# Öffenlicher Bereich > Betrachtungen zur Thaisprache >  zweideutig!

## Erwin

Gerade sah ich einen Sketch auf Thai: eine junges, aufreizend gekleidetes Mädchen besucht einen älteren Herrn. Sie sprechen länger miteinander, offensichtlich interessiert er sich für sie. Er starrt Ihre Brüste an usw. Da fragt sie „เอ่าหนูไหม“ (etwa: au nuh mai?). Er sagt freudig ja und fragt, wie teuer ihn das komme.  Sie antwortet „2000 Baht“. Er ist einverstanden. Sie nimmt das Geld und sagt, ich bin für ¼ Stunde weg, dann komme ich wieder. O.k.? Dann geht sie. 

Nach etwa 15 Minuten kommt wie wieder, in  der Hand eine Tüte haltend. Daraus holt sie eine tote, schon gehäutete Maus heraus und gibt sie dem Alten. Der ist erstaunt. „Was soll das“ – „Du wolltest doch eine Maus, oder?“, sagt sie und geht…

Den Witz in der Geschichte kann man nur verstehen, wenn man weiß, dass หนู 2 völlig verschiedene Bedeutungen hat: einmal wird หนู von Mädchen bzw. jungen Damen als Personalpronomen benutzt, heißt also ich.

In diesem Sinne heißt เอ่าหนูไหม „Willst du mich haben?“ oder „Willst Du mit mir schlafen“?

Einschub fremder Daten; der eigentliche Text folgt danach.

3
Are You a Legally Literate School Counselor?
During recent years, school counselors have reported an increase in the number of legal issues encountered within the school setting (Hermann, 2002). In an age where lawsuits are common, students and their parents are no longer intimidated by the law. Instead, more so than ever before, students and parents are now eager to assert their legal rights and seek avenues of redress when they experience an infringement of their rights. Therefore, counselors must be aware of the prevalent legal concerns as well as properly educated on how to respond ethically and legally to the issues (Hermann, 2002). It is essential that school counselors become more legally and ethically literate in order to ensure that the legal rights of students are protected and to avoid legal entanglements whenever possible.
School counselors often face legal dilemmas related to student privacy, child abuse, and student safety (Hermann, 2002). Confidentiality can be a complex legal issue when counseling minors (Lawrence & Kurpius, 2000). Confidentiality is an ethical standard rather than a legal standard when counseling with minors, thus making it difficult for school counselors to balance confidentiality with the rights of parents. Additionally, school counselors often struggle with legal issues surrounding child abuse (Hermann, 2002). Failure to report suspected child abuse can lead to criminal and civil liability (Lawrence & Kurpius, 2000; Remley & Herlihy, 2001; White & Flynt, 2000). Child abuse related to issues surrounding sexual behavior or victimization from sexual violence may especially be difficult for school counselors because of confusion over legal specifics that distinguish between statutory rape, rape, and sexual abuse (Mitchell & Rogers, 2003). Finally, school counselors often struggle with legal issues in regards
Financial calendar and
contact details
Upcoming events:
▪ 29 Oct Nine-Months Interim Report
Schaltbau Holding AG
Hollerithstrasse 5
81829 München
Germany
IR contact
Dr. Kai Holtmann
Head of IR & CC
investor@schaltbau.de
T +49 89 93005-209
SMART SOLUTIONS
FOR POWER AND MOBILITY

Dann aber bedeutet หนู auch „Maus. In diesem Sinne heißt der Satz „Willst Du eine Maus?“

Kein Wunder, dass der Alte enttäuscht ist…

Erwin

----------


## wein4tler

Ja, ja, bei den thailändischen Mäuschen muss man schon acht geben.  ::

----------


## schorschilia



----------


## Erwin

Ich freue mich, dass das Video hier gepostet wurde, ich selbst habe das nicht gewagt, ich war nicht sicher, ob man das darf, wegen Copyright. (Ich bin eine ängstliche Natur und versuche, von vorneherein alle Schwierigkeiten zu vermeiden). 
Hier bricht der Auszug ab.